■ Records from a collection:
↓↓↓

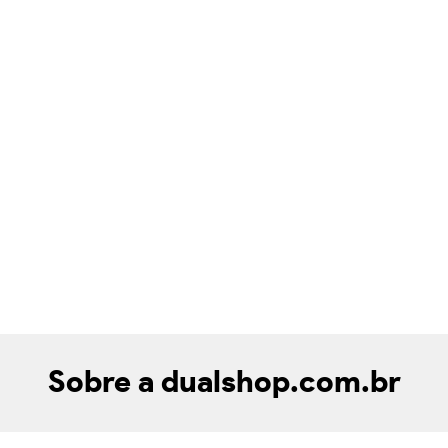
Sobre a dualshop.com.br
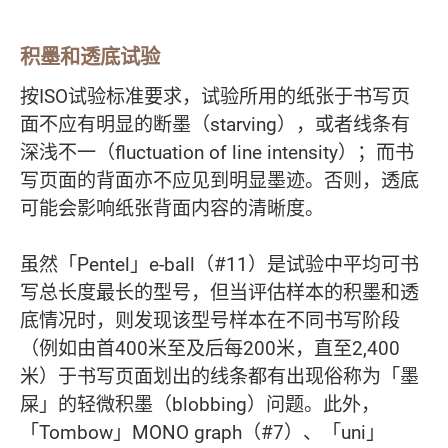
积墨和透底试验
按ISO试验标准要求，试验所用的纸张于书写页
面不应有明显的断墨（starving），或者线条有
深浅不一（fluctuation of line intensity）；而书
写页面的背面亦不应见到明显墨迹。否则，透底
可能会影响纸张背面内容的清晰度。
虽然「Pentel」e-ball（#11）是试验中平均可书
写总长度最长的型号，但当评估样本的积墨和透
底情况时，则发现该型号样本在不同书写阶段
（例如由首400米至及后每200米，直至2,400
米）于书写页面划出的线条都有出现俗称为「墨
屎」的轻微积墨（blobbing）问题。此外，
「Tombow」MONO graph（#7）、「uni」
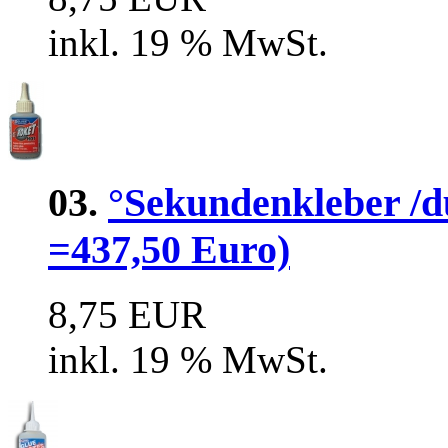
inkl. 19 % MwSt.
03.
°Sekundenkleber /dü
=437,50 Euro)
8,75 EUR
inkl. 19 % MwSt.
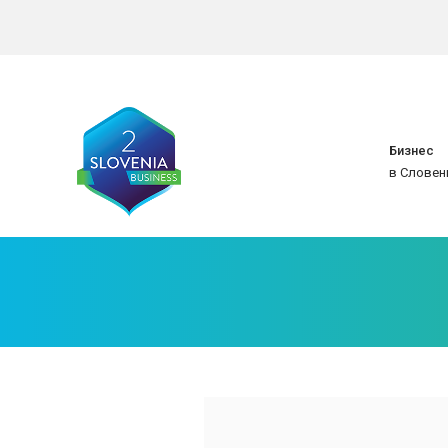
Бизнес
в Словен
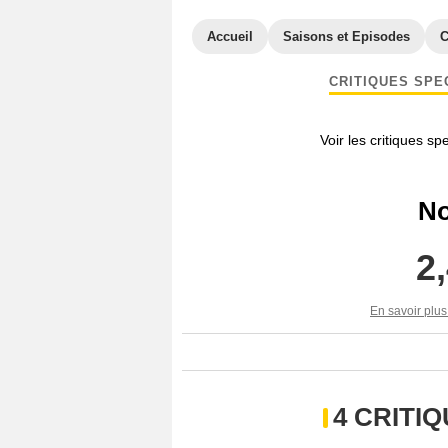
Accueil
Saisons et Episodes
C
CRITIQUES SPE
Voir les critiques sp
No
2
En savoir plus
4 CRITI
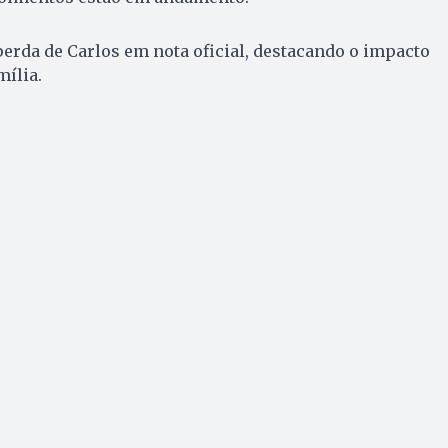
perda de Carlos em nota oficial, destacando o impacto
mília.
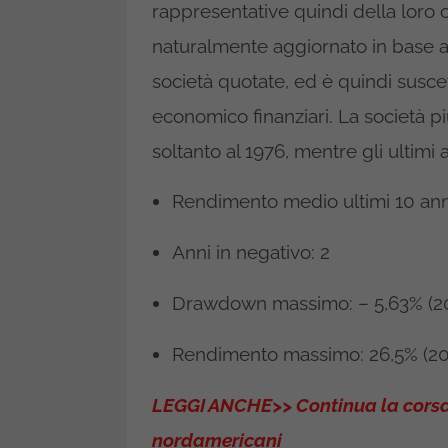
rappresentative quindi della loro c
naturalmente aggiornato in base ag
società quotate, ed è quindi suscet
economico finanziari. La società p
soltanto al 1976, mentre gli ultimi 
Rendimento medio ultimi 10 ann
Anni in negativo: 2
Drawdown massimo: – 5,63% (2
Rendimento massimo: 26,5% (20
LEGGI ANCHE>> Continua la corsa 
nordamericani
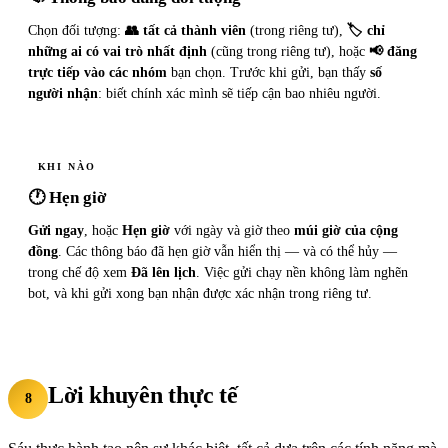
Chọn đối tượng:
👥 tất cả thành viên
(trong riêng tư),
🏷 chỉ
những ai có vai trò nhất định
(cũng trong riêng tư), hoặc
📢 đăng
trực tiếp vào các nhóm
bạn chọn. Trước khi gửi, bạn thấy
số
người nhận
: biết chính xác mình sẽ tiếp cận bao nhiêu người.
KHI NÀO
🕐 Hẹn giờ
Gửi ngay
, hoặc
Hẹn giờ
với ngày và giờ theo
múi giờ của cộng
đồng
. Các thông báo đã hẹn giờ vẫn hiển thị — và có thể hủy —
trong chế độ xem
Đã lên lịch
. Việc gửi chạy nền không làm nghẽn
bot, và khi gửi xong bạn nhận được xác nhận trong riêng tư.
Lời khuyên thực tế
8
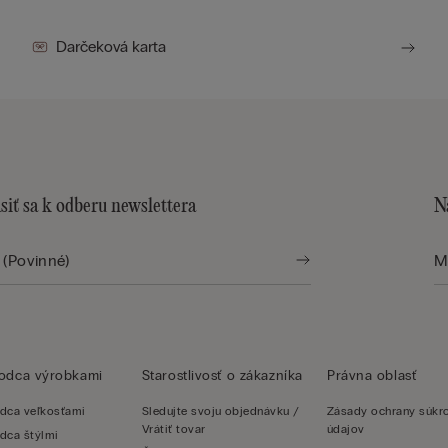
Darčeková karta
siť sa k odberu newslettera
N
vodca výrobkami
Starostlivosť o zákazníka
Právna oblasť
dca veľkosťami
Sledujte svoju objednávku /
Zásady ochrany súk
Vrátiť tovar
údajov
dca štýlmi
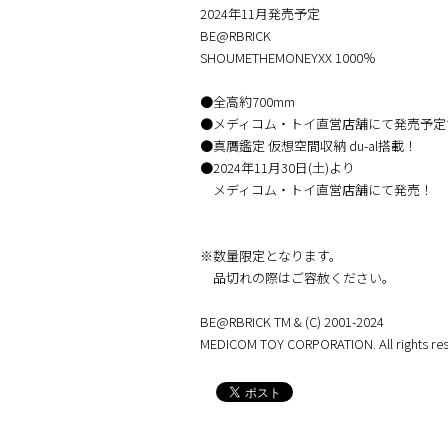
2024年11月発売予定
BE@RBRICK
SHOUMETHEMONEYXX 1000％
●全高約700mm
●メディコム・トイ直営店舗にて発売予定
●真贋鑑定 仮想空間収納 du-al搭載！
●2024年11月30日(土)より
メディコム・トイ直営店舗にて発売！
※数量限定となります。
品切れの際はご容赦ください。
BE@RBRICK TM & (C) 2001-2024
MEDICOM TOY CORPORATION. All rights res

↑↑↑

■ What the task asks: Please copy the records again, beginning at the line that contains "Darčeková karta" and continuing through the end of the records, with "BE@RBRICK" renamed to "BEARBRICK" and nothing else changed. Leave the pictures out.

■ Response:
Darčeková karta
siť sa k odberu newslettera
N
vodca výrobkami
Starostlivosť o zákazníka
Právna oblasť
dca veľkosťami
Sledujte svoju objednávku /
Zásady ochrany súk
Vrátiť tovar
údajov
dca štýlmi
2024年11月発売予定
BEARBRICK
SHOUMETHEMONEYXX 1000％
●全高約700mm
●メディコム・トイ直営店舗にて発売予定
●真贋鑑定 仮想空間収納 du-al搭載！
●2024年11月30日(土)より
メディコム・トイ直営店舗にて発売！
※数量限定となります。
品切れの際はご容赦ください。
BEARBRICK TM & (C) 2001-2024
MEDICOM TOY CORPORATION. All rights res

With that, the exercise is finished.